Gemütlichkeit, c'est un coin de banquettes en bois couvertes de coussins rouges et verts dans la cuisine où se prennent les repas de la famille le soir, une longue tablée de gens qui se connaissent à peine et boivent ensemble une chope de bière en riant dans une brasserie, un « Café » où vous accueille un comptoir rempli de gâteaux alléchants, où la moquette étouffe les bruits de pas, où les murs sont décorés de reproductions anciennes, où la part que l'on vous sert est le double de celle que vous auriez obtenue dans votre propre pays.
C'est se donner rendez-vous autour d'une petite table ronde au marché, où, debout, l'on déguste une soupe chaude ou des saucisses grillées ou la galette de pommes de terres. C'est encore, un soir de la Saint-Sylvestre, en guise d'apéritif, partir dans la forêt, tirer les luges chargées dans les allées blanches à la lueur de la lune jusqu'à une clairière, les installer en rond et faire un feu dans le milieu, manger des grillades, boire du vin chaud, rire et chanter, ou bien encore, au point du jour, attendre patiemment, en silence le lever du soleil avec un galant, sur le flanc d'une montagne noire de sapins.
Ce n'est que cela, me direz-vous. Non, c'est bien d'autres choses encore, comme un fauteuil moelleux, un sapin de Noël décoré d'objets en matières entièrement naturelles et des enfants qui jouent de la musique ensemble ou un ami qui vous serre dans ses bras quand il vous revoit...

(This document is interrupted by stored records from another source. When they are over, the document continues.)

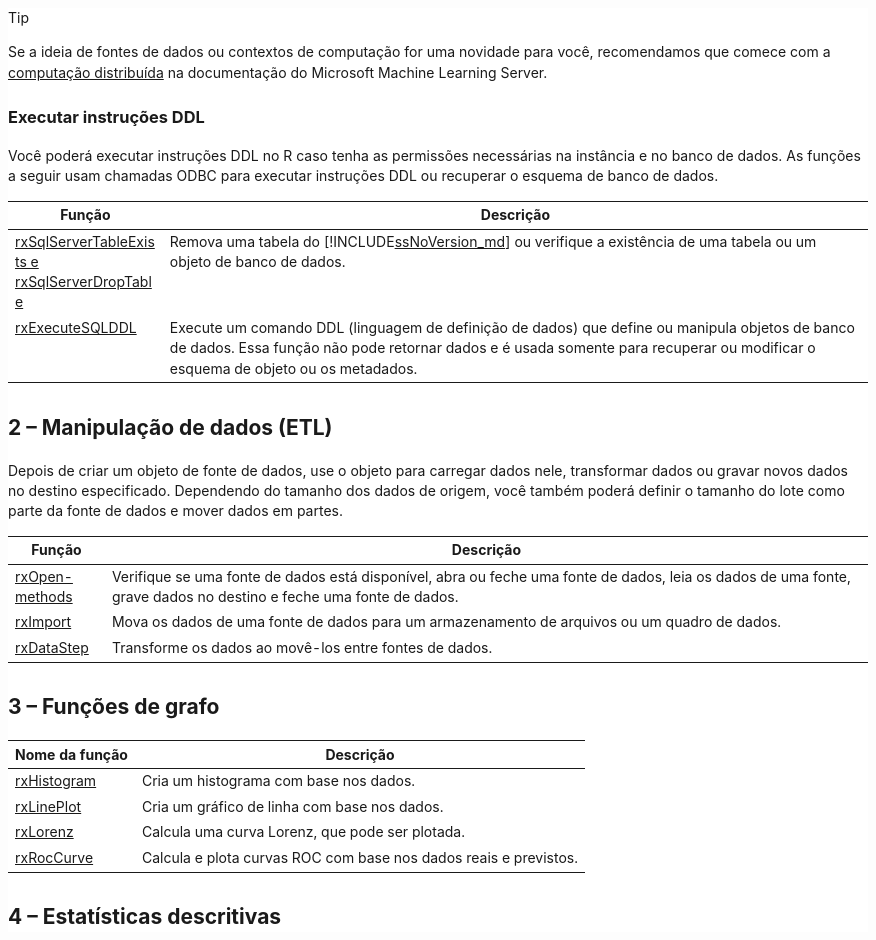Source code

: > [!TIP]
> Se a ideia de fontes de dados ou contextos de computação for uma novidade para você, recomendamos que comece com a [computação distribuída](https://docs.microsoft.com/machine-learning-server/r/how-to-revoscaler-distributed-computing) na documentação do Microsoft Machine Learning Server.

### <a name="perform-ddl-statements"></a>Executar instruções DDL

Você poderá executar instruções DDL no R caso tenha as permissões necessárias na instância e no banco de dados. As funções a seguir usam chamadas ODBC para executar instruções DDL ou recuperar o esquema de banco de dados.

| Função| Descrição|
| ------- | ---------- |
| [rxSqlServerTableExists e rxSqlServerDropTable](https://docs.microsoft.com/machine-learning-server/r-reference/revoscaler/rxsqlserverdroptable) | Remova uma tabela do [!INCLUDE[ssNoVersion_md](../../includes/ssnoversion-md.md)] ou verifique a existência de uma tabela ou um objeto de banco de dados. |
| [rxExecuteSQLDDL](https://docs.microsoft.com/machine-learning-server/r-reference/revoscaler/rxexecutesqlddl) | Execute um comando DDL (linguagem de definição de dados) que define ou manipula objetos de banco de dados. Essa função não pode retornar dados e é usada somente para recuperar ou modificar o esquema de objeto ou os metadados.|

## <a name="2-data-manipulation-etl"></a>2 – Manipulação de dados (ETL)

Depois de criar um objeto de fonte de dados, use o objeto para carregar dados nele, transformar dados ou gravar novos dados no destino especificado. Dependendo do tamanho dos dados de origem, você também poderá definir o tamanho do lote como parte da fonte de dados e mover dados em partes.

| Função | Descrição |
|----------|-------------|
| [rxOpen-methods](https://docs.microsoft.com/machine-learning-server/r-reference/revoscaler/rxopen-methods) | Verifique se uma fonte de dados está disponível, abra ou feche uma fonte de dados, leia os dados de uma fonte, grave dados no destino e feche uma fonte de dados.|
| [rxImport](https://docs.microsoft.com/machine-learning-server/r-reference/revoscaler/rximport) | Mova os dados de uma fonte de dados para um armazenamento de arquivos ou um quadro de dados.|
| [rxDataStep](https://docs.microsoft.com/machine-learning-server/r-reference/revoscaler/rxdatastep) | Transforme os dados ao movê-los entre fontes de dados.|

<a name="graphing-functions"></a>

## <a name="3-graphing-functions"></a>3 – Funções de grafo

| Nome da função | Descrição |
|---------------|-------------|
|[rxHistogram](https://docs.microsoft.com/machine-learning-server/r-reference/revoscaler/rxhistogram)  |Cria um histograma com base nos dados. | 
|[rxLinePlot](https://docs.microsoft.com/machine-learning-server/r-reference/revoscaler/rxlineplot) |Cria um gráfico de linha com base nos dados. | 
|[rxLorenz](https://docs.microsoft.com/machine-learning-server/r-reference/revoscaler/rxlorenz)  |Calcula uma curva Lorenz, que pode ser plotada. | 
|[rxRocCurve](https://docs.microsoft.com/machine-learning-server/r-reference/revoscaler/rxroc)  |Calcula e plota curvas ROC com base nos dados reais e previstos. | 

<a name="statistics-functions"></a>

## <a name="4-descriptive-statistics"></a>4 – Estatísticas descritivas
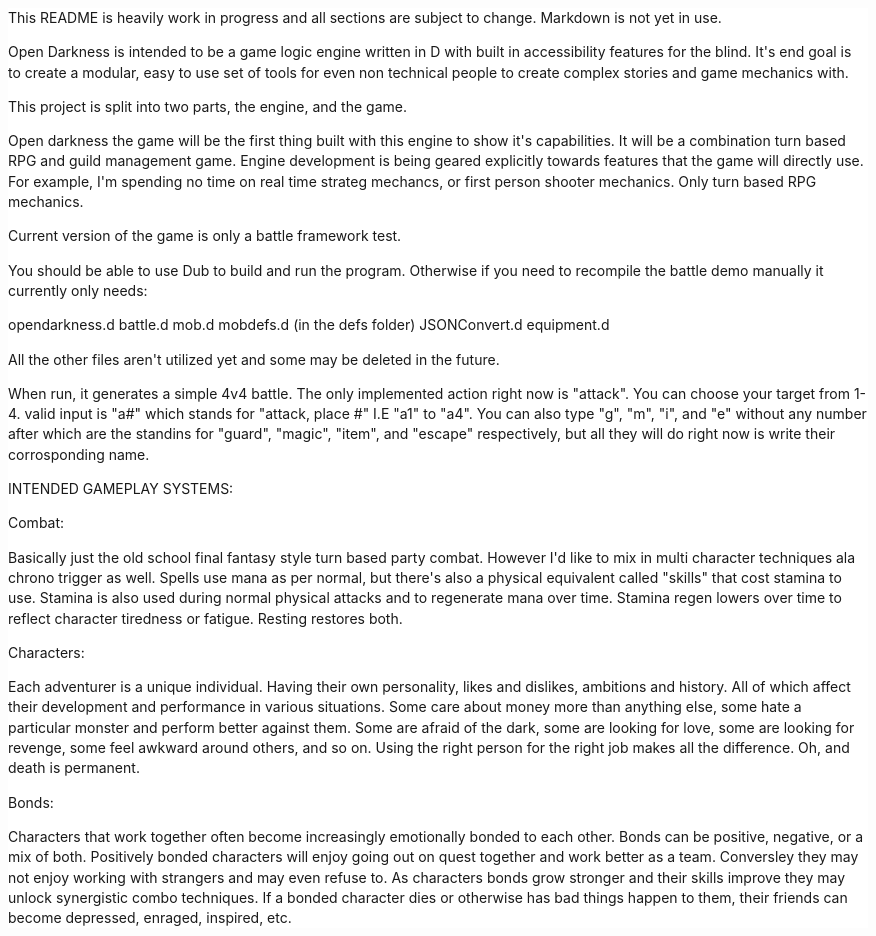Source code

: This README is heavily work in progress and all sections are subject to change. Markdown is not yet in use.

Open Darkness is intended to be a game logic engine written in D with built in accessibility features for the blind. It's end goal is to create a modular, easy to use set of tools for even non technical people to create complex stories and game mechanics with.

This project is split into two parts, the engine, and the game.

Open darkness the game will be the first thing built with this engine to show it's capabilities. It will be a combination turn based RPG and guild management game. Engine development is being geared explicitly towards features that the game will directly use. For example, I'm spending no time on real time strateg mechancs, or first person shooter mechanics. Only turn based RPG mechanics.

Current version of the game is only a battle framework test.

You should be able to use Dub to build and run the program. Otherwise if you need to recompile the battle demo manually it currently only needs:

opendarkness.d
battle.d
mob.d
mobdefs.d (in the defs folder)
JSONConvert.d
equipment.d

All the other files aren't utilized yet and some may be deleted in the future.

When run, it generates a simple 4v4 battle. The only implemented action right now is "attack". You can choose your target from 1-4. valid input is "a#" which stands for "attack, place #" I.E "a1" to "a4". You can also type "g", "m", "i", and "e" without any number after which are the standins for "guard", "magic", "item", and "escape" respectively, but all they will do right now is write their corrosponding name.

INTENDED GAMEPLAY SYSTEMS:

Combat:

Basically just the old school final fantasy style turn based party combat. However I'd like to mix in multi character techniques ala chrono trigger as well. Spells use mana as per normal, but there's also a physical equivalent called "skills" that cost stamina to use. Stamina is also used during normal physical attacks and to regenerate mana over time. Stamina regen lowers over time to reflect character tiredness or fatigue. Resting restores both.

Characters:

Each adventurer is a unique individual. Having their own personality, likes and dislikes, ambitions and history. All of which affect their development and performance in various situations. Some care about money more than anything else, some hate a particular monster and perform better against them. Some are afraid of the dark, some are looking for love, some are looking for revenge, some feel awkward around others, and so on. Using the right person for the right job makes all the difference. Oh, and death is permanent.

Bonds:

Characters that work together often become increasingly emotionally bonded to each other. Bonds can be positive, negative, or a mix of both. Positively bonded characters will enjoy going out on quest together and work better as a team. Conversley they may not enjoy working with strangers and may even refuse to. As characters bonds grow stronger and their skills improve they may unlock synergistic combo techniques. If a bonded character dies or otherwise has bad things happen to them, their friends can become depressed, enraged, inspired, etc.
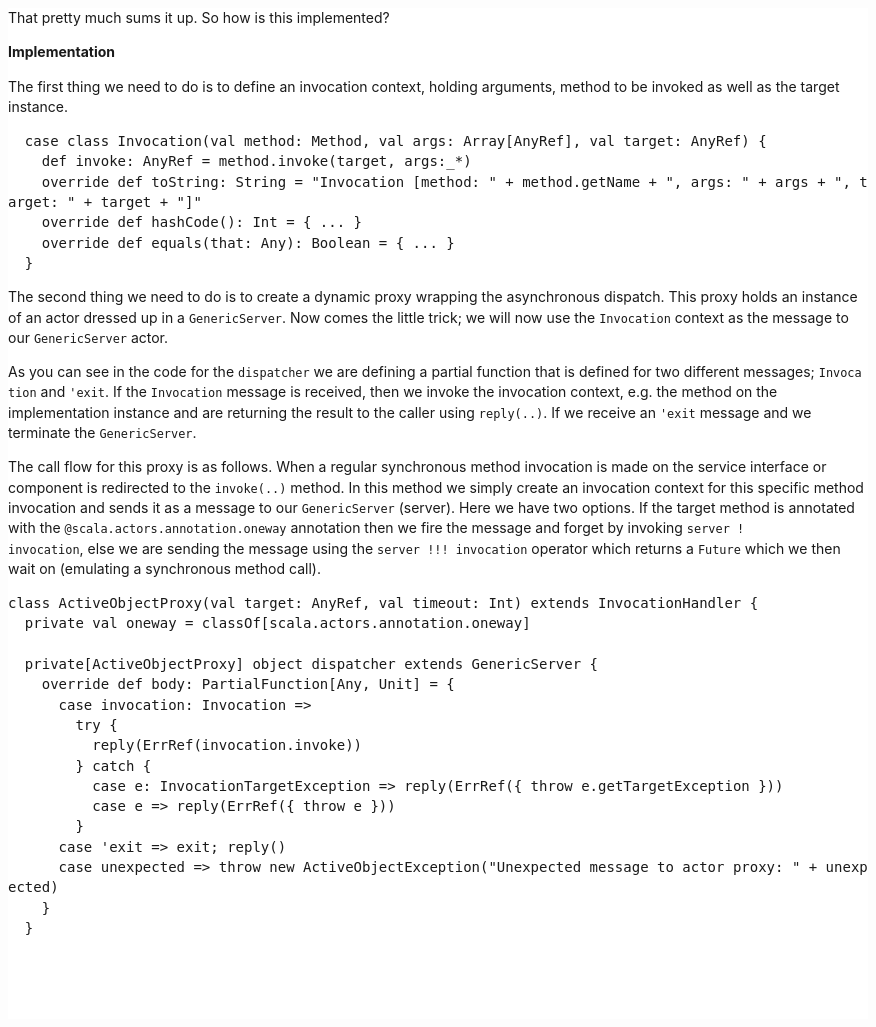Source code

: That pretty much sums it up. So how is this implemented?

<strong>Implementation</strong>

The first thing we need to do is to define an invocation context, holding arguments, method to be invoked as well as the target instance.

<pre>
  case class Invocation(val method: Method, val args: Array[AnyRef], val target: AnyRef) {
    def invoke: AnyRef = method.invoke(target, args:_*)
    override def toString: String = "Invocation [method: " + method.getName + ", args: " + args + ", target: " + target + "]"
    override def hashCode(): Int = { ... }
    override def equals(that: Any): Boolean = { ... }
  }
</pre>

The second thing we need to do is to create a dynamic proxy wrapping the asynchronous dispatch. This proxy holds an instance of an actor dressed up in a <code>GenericServer</code>.  Now comes the little trick; we will now use the <code>Invocation</code> context as the message to our <code>GenericServer</code> actor. 

As you can see in the code for the <code>dispatcher</code> we are defining a partial function that is defined for two different messages; <code>Invocation</code> and <code>'exit</code>. If the <code>Invocation</code> message is received, then we invoke the invocation context, e.g. the method on the implementation instance and are returning the result to the caller using <code>reply(..)</code>. If we receive an <code>'exit</code> message and we terminate the <code>GenericServer</code>. 

The call flow for this proxy is as follows. When a regular synchronous method invocation is made on the service interface or component is redirected to the <code>invoke(..)</code> method.  In this method we simply create an invocation context for this specific method invocation and sends it as a message to our <code>GenericServer</code> (server). Here we have two options.  If the target method is annotated with the <code>@scala.actors.annotation.oneway</code> annotation then we fire the message and forget by invoking <code>server ! invocation</code>, else we are sending the message using the <code>server !!! invocation</code> operator which returns a <code>Future</code> which we then wait on (emulating a synchronous method call).

<pre>
class ActiveObjectProxy(val target: AnyRef, val timeout: Int) extends InvocationHandler {
  private val oneway = classOf[scala.actors.annotation.oneway]
 
  private[ActiveObjectProxy] object dispatcher extends GenericServer {
    override def body: PartialFunction[Any, Unit] = {
      case invocation: Invocation =>
        try {
          reply(ErrRef(invocation.invoke))
        } catch {
          case e: InvocationTargetException =&gt; reply(ErrRef({ throw e.getTargetException }))
          case e =&gt; reply(ErrRef({ throw e }))
        }
      case 'exit =&gt; exit; reply()
      case unexpected => throw new ActiveObjectException("Unexpected message to actor proxy: " + unexpected)
    }
  }
 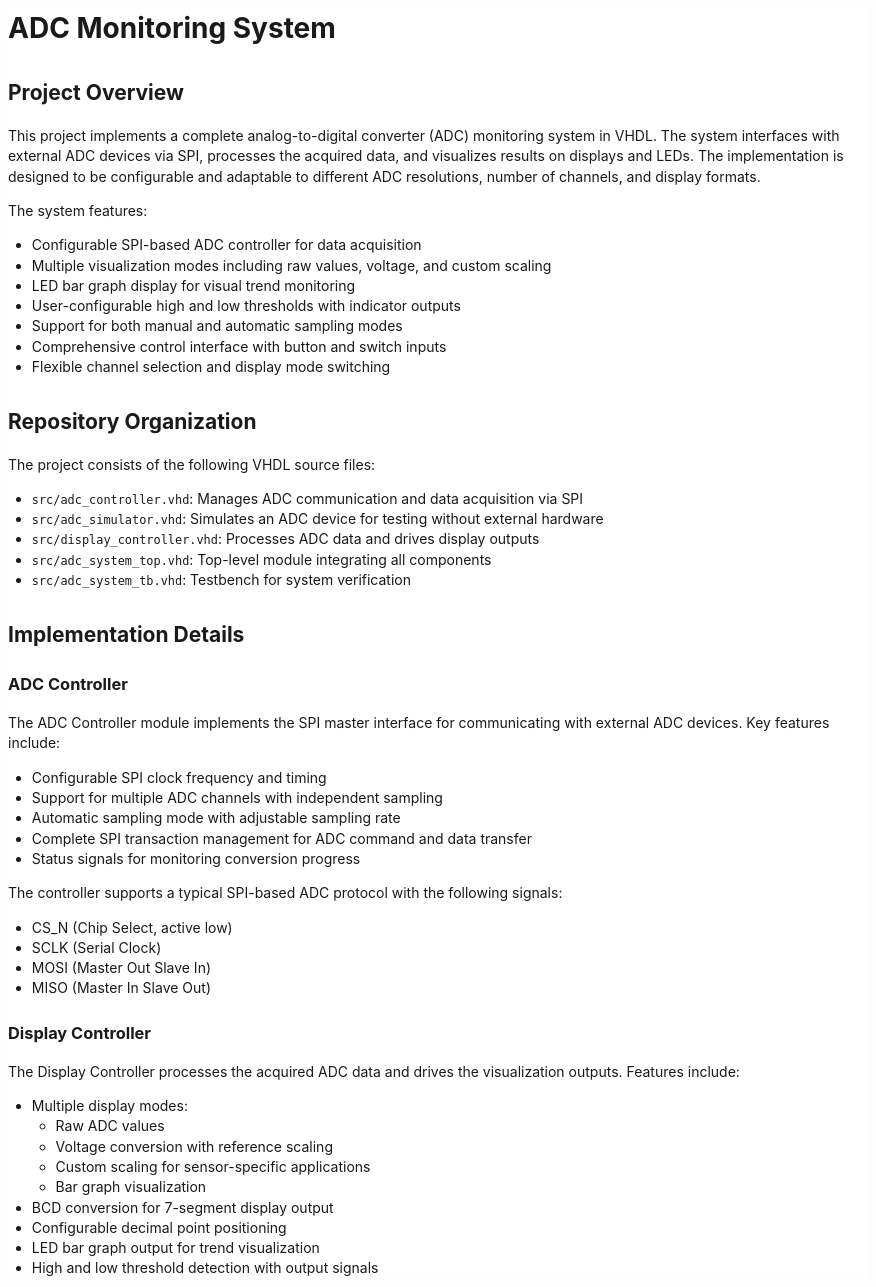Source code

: # ADC Monitoring System

## Project Overview
This project implements a complete analog-to-digital converter (ADC) monitoring system in VHDL. The system interfaces with external ADC devices via SPI, processes the acquired data, and visualizes results on displays and LEDs. The implementation is designed to be configurable and adaptable to different ADC resolutions, number of channels, and display formats.

The system features:
- Configurable SPI-based ADC controller for data acquisition
- Multiple visualization modes including raw values, voltage, and custom scaling
- LED bar graph display for visual trend monitoring
- User-configurable high and low thresholds with indicator outputs
- Support for both manual and automatic sampling modes
- Comprehensive control interface with button and switch inputs
- Flexible channel selection and display mode switching

## Repository Organization
The project consists of the following VHDL source files:

- `src/adc_controller.vhd`: Manages ADC communication and data acquisition via SPI
- `src/adc_simulator.vhd`: Simulates an ADC device for testing without external hardware
- `src/display_controller.vhd`: Processes ADC data and drives display outputs
- `src/adc_system_top.vhd`: Top-level module integrating all components
- `src/adc_system_tb.vhd`: Testbench for system verification

## Implementation Details

### ADC Controller
The ADC Controller module implements the SPI master interface for communicating with external ADC devices. Key features include:

- Configurable SPI clock frequency and timing
- Support for multiple ADC channels with independent sampling
- Automatic sampling mode with adjustable sampling rate
- Complete SPI transaction management for ADC command and data transfer
- Status signals for monitoring conversion progress

The controller supports a typical SPI-based ADC protocol with the following signals:
- CS_N (Chip Select, active low)
- SCLK (Serial Clock)
- MOSI (Master Out Slave In)
- MISO (Master In Slave Out)

### Display Controller
The Display Controller processes the acquired ADC data and drives the visualization outputs. Features include:

- Multiple display modes:
  - Raw ADC values
  - Voltage conversion with reference scaling
  - Custom scaling for sensor-specific applications
  - Bar graph visualization
- BCD conversion for 7-segment display output
- Configurable decimal point positioning
- LED bar graph output for trend visualization
- High and low threshold detection with output signals
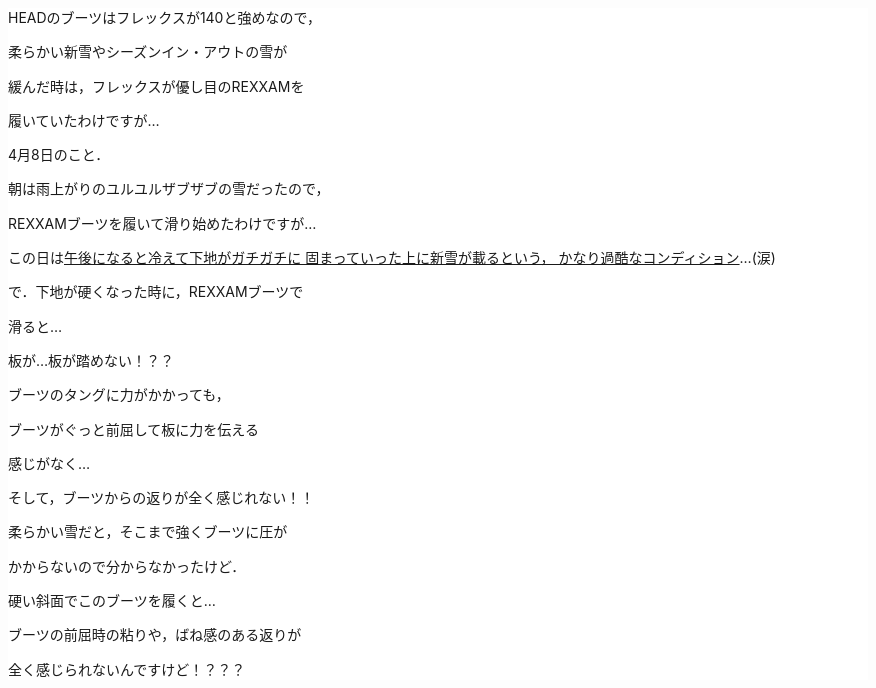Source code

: 





HEADのブーツはフレックスが140と強めなので，


柔らかい新雪やシーズンイン・アウトの雪が


緩んだ時は，フレックスが優し目のREXXAMを


履いていたわけですが…





4月8日のこと．


朝は雨上がりのユルユルザブザブの雪だったので，


REXXAMブーツを履いて滑り始めたわけですが…


この日は[午後になると冷えて下地がガチガチに
固まっていった上に新雪が載るという，
かなり過酷なコンディション](e9e058cbb1ef910bb7b877d1bc7880aeb.md)…(涙)





で．下地が硬くなった時に，REXXAMブーツで


滑ると…


板が…板が踏めない！？？


ブーツのタングに力がかかっても，


ブーツがぐっと前屈して板に力を伝える


感じがなく…


そして，ブーツからの返りが全く感じれない！！





柔らかい雪だと，そこまで強くブーツに圧が


かからないので分からなかったけど．


硬い斜面でこのブーツを履くと…


ブーツの前屈時の粘りや，ばね感のある返りが


全く感じられないんですけど！？？？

A dire vrai c'est peut-être un mot fourre-tout, mais pour moi, c'est l'Allemagne dans tout ce qu'elle a d'accueillant et de chaleureux. D'ailleurs, ce n'est pas pour rien que la plus célèbre chanson à boire de ce pays porte un toast à la Gemütlichkeit ! Tout un pays contenu dans un mot intraduisible ! Il y a des mots qu'il ne suffit pas de prononcer, il faut les sentir au plus profond de soi, les aimer, pour les comprendre et en transmettre la beauté. Gemütlichkeit, c'est un mot qui résume toute l'histoire de ma rencontre amoureuse avec ce pays, il y a bientôt cinquante ans, à une époque où il n'attirait de la part de tant d'autres que de la haine.